As the Internet continues to grow exponentially, the bandwidth requirements of the associated networks comprising the Internet similarly continue to grow. The transmission of large quantities of multimedia data, for example, including both audio and video data, has contributed to what has become a seemingly universal demand for increased network bandwidth. In addition to requiring large amounts of bandwidth, real-time multimedia data also tends to be isochronous, in that it is to be received at a destination device at the same rate with which it was transmitted from the sending device. If such real-time multimedia data is delayed during transmission between the source device and the destination device, the resulting image and/or sound quality of the multimedia “stream” may be adversely affected.
When a network segment located between a source device and a destination device becomes unavailable, data en route from the source device to the destination device has to be rerouted so as to bypass the unavailable network segment. Such rerouting of data due to unexpected network outages may add significant delay to the total data transmission time. One cause for unexpected network outages and associated data transmission delays may be attributed to excavation accidents where one or more network segments are severed. Conventional copper networks, for example, tend to not be very resilient and are quite susceptible to such accidental severing or “backhoe fade.”
New technologies are continually being introduced to address the various demands for increased network bandwidth and improved resiliency. Optical networking is one such technology. In general, optical networks utilize optical glass wires or “fibers” to transmit data in the form of light pulses along the fiber. Among other features, optical fiber is capable of carrying much more information than conventional copper wire and is generally not subject to electromagnetic interference as is copper wiring.

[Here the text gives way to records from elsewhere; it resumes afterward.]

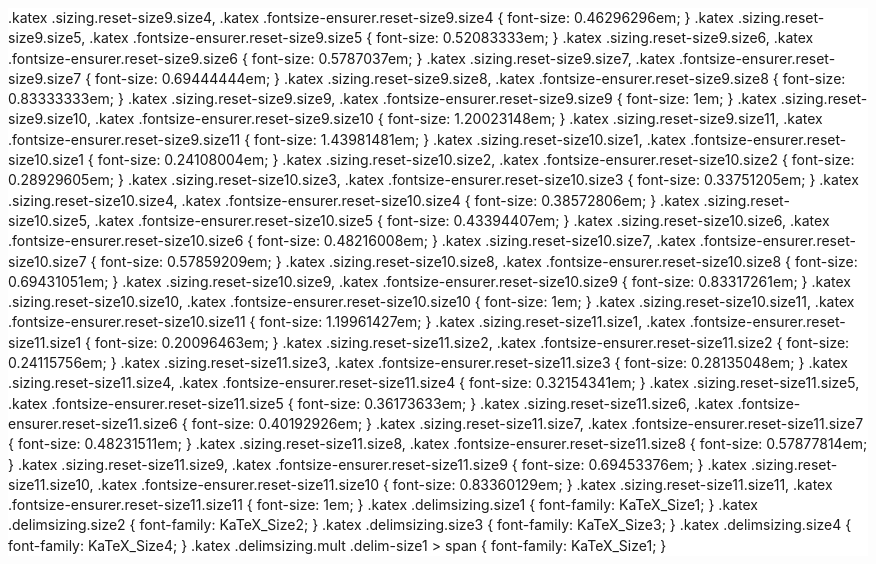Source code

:.katex .sizing.reset-size9.size4, .katex .fontsize-ensurer.reset-size9.size4 { font-size: 0.46296296em; }
.katex .sizing.reset-size9.size5, .katex .fontsize-ensurer.reset-size9.size5 { font-size: 0.52083333em; }
.katex .sizing.reset-size9.size6, .katex .fontsize-ensurer.reset-size9.size6 { font-size: 0.5787037em; }
.katex .sizing.reset-size9.size7, .katex .fontsize-ensurer.reset-size9.size7 { font-size: 0.69444444em; }
.katex .sizing.reset-size9.size8, .katex .fontsize-ensurer.reset-size9.size8 { font-size: 0.83333333em; }
.katex .sizing.reset-size9.size9, .katex .fontsize-ensurer.reset-size9.size9 { font-size: 1em; }
.katex .sizing.reset-size9.size10, .katex .fontsize-ensurer.reset-size9.size10 { font-size: 1.20023148em; }
.katex .sizing.reset-size9.size11, .katex .fontsize-ensurer.reset-size9.size11 { font-size: 1.43981481em; }
.katex .sizing.reset-size10.size1, .katex .fontsize-ensurer.reset-size10.size1 { font-size: 0.24108004em; }
.katex .sizing.reset-size10.size2, .katex .fontsize-ensurer.reset-size10.size2 { font-size: 0.28929605em; }
.katex .sizing.reset-size10.size3, .katex .fontsize-ensurer.reset-size10.size3 { font-size: 0.33751205em; }
.katex .sizing.reset-size10.size4, .katex .fontsize-ensurer.reset-size10.size4 { font-size: 0.38572806em; }
.katex .sizing.reset-size10.size5, .katex .fontsize-ensurer.reset-size10.size5 { font-size: 0.43394407em; }
.katex .sizing.reset-size10.size6, .katex .fontsize-ensurer.reset-size10.size6 { font-size: 0.48216008em; }
.katex .sizing.reset-size10.size7, .katex .fontsize-ensurer.reset-size10.size7 { font-size: 0.57859209em; }
.katex .sizing.reset-size10.size8, .katex .fontsize-ensurer.reset-size10.size8 { font-size: 0.69431051em; }
.katex .sizing.reset-size10.size9, .katex .fontsize-ensurer.reset-size10.size9 { font-size: 0.83317261em; }
.katex .sizing.reset-size10.size10, .katex .fontsize-ensurer.reset-size10.size10 { font-size: 1em; }
.katex .sizing.reset-size10.size11, .katex .fontsize-ensurer.reset-size10.size11 { font-size: 1.19961427em; }
.katex .sizing.reset-size11.size1, .katex .fontsize-ensurer.reset-size11.size1 { font-size: 0.20096463em; }
.katex .sizing.reset-size11.size2, .katex .fontsize-ensurer.reset-size11.size2 { font-size: 0.24115756em; }
.katex .sizing.reset-size11.size3, .katex .fontsize-ensurer.reset-size11.size3 { font-size: 0.28135048em; }
.katex .sizing.reset-size11.size4, .katex .fontsize-ensurer.reset-size11.size4 { font-size: 0.32154341em; }
.katex .sizing.reset-size11.size5, .katex .fontsize-ensurer.reset-size11.size5 { font-size: 0.36173633em; }
.katex .sizing.reset-size11.size6, .katex .fontsize-ensurer.reset-size11.size6 { font-size: 0.40192926em; }
.katex .sizing.reset-size11.size7, .katex .fontsize-ensurer.reset-size11.size7 { font-size: 0.48231511em; }
.katex .sizing.reset-size11.size8, .katex .fontsize-ensurer.reset-size11.size8 { font-size: 0.57877814em; }
.katex .sizing.reset-size11.size9, .katex .fontsize-ensurer.reset-size11.size9 { font-size: 0.69453376em; }
.katex .sizing.reset-size11.size10, .katex .fontsize-ensurer.reset-size11.size10 { font-size: 0.83360129em; }
.katex .sizing.reset-size11.size11, .katex .fontsize-ensurer.reset-size11.size11 { font-size: 1em; }
.katex .delimsizing.size1 { font-family: KaTeX_Size1; }
.katex .delimsizing.size2 { font-family: KaTeX_Size2; }
.katex .delimsizing.size3 { font-family: KaTeX_Size3; }
.katex .delimsizing.size4 { font-family: KaTeX_Size4; }
.katex .delimsizing.mult .delim-size1 > span { font-family: KaTeX_Size1; }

Synchronous Optical Network (hereinafter “SONET”) is a technology that combines the high-bandwidth network capacity of optical fiber with the resiliency of automatic protection switching. The SONET optical interface is specified in the American National Standard for Telecommunications—Synchronous optical network (SONET)—Basic description including multiplex structures, rates, and formats, ANSI T1.105-1995; and SONET Automatic Protection Switching (hereinafter “APS”) is specified in the American National Standard for Telecommunications—Synchronous optical network (SONET)—Automatic Protection Switching, ANSI T1.105.01-1998. Synchronous Digital Hierarchy (hereinafter “SDH”) is the international equivalent of SONET and is standardized by the International Telecommunications Union (ITU). Although SDH may not be specifically referred to herein, the concepts described with respect to SONET nonetheless apply equally to SDH.
The APS protocol describes an architecture in which data signals travelling across one signal path may be automatically switched to another signal path due to a variety of circumstances such as signal degradation or line failure. For example, assume a router is connected to a signal multiplexor by both a working line (i.e. primary circuit) and a protection line (i.e. backup circuit). If the working line were to fail, or signal quality on the working line were to degrade, APS would perform an automatic switchover so that signals would travel to and from the router via the protection line rather than the working line, thereby maintaining communication between the multiplexor and the router.
Several different automatic protection switching schemes are addressed by the APS specification. One such switching scheme is protection switching for linear 1+1 topologies. Linear APS is used to protect tributary SONET lines which connect routers to Add-Drop multiplexors (hereinafter “ADM”), whereas ring APS architectures protect the lines between equipment comprising the SONET ring itself. FIG. 1 illustrates an exemplary linear APS 1+1 architecture according to the prior art. As shown in FIG. 1, each router is coupled to the ADM and SONET ring by both a working line and a protection line. Accordingly, if either working line were to fail, for example, the corresponding protection line could be used in order to maintain communication with the SONET ring.
Each working line and protection line pair may be coupled to an associated router through either a single SONET interface module or a pair of SONET interface modules. In FIG. 1, for example, each working/protection line pair is coupled to an associated router through a pair of interface modules, however, a single module implementation may also be utilized. While the single module implementation protects against line failures, the two module implementation protects against both line and interface module failures. Neither implementation, however, protects against interruptions in network communication due to an entire router failure.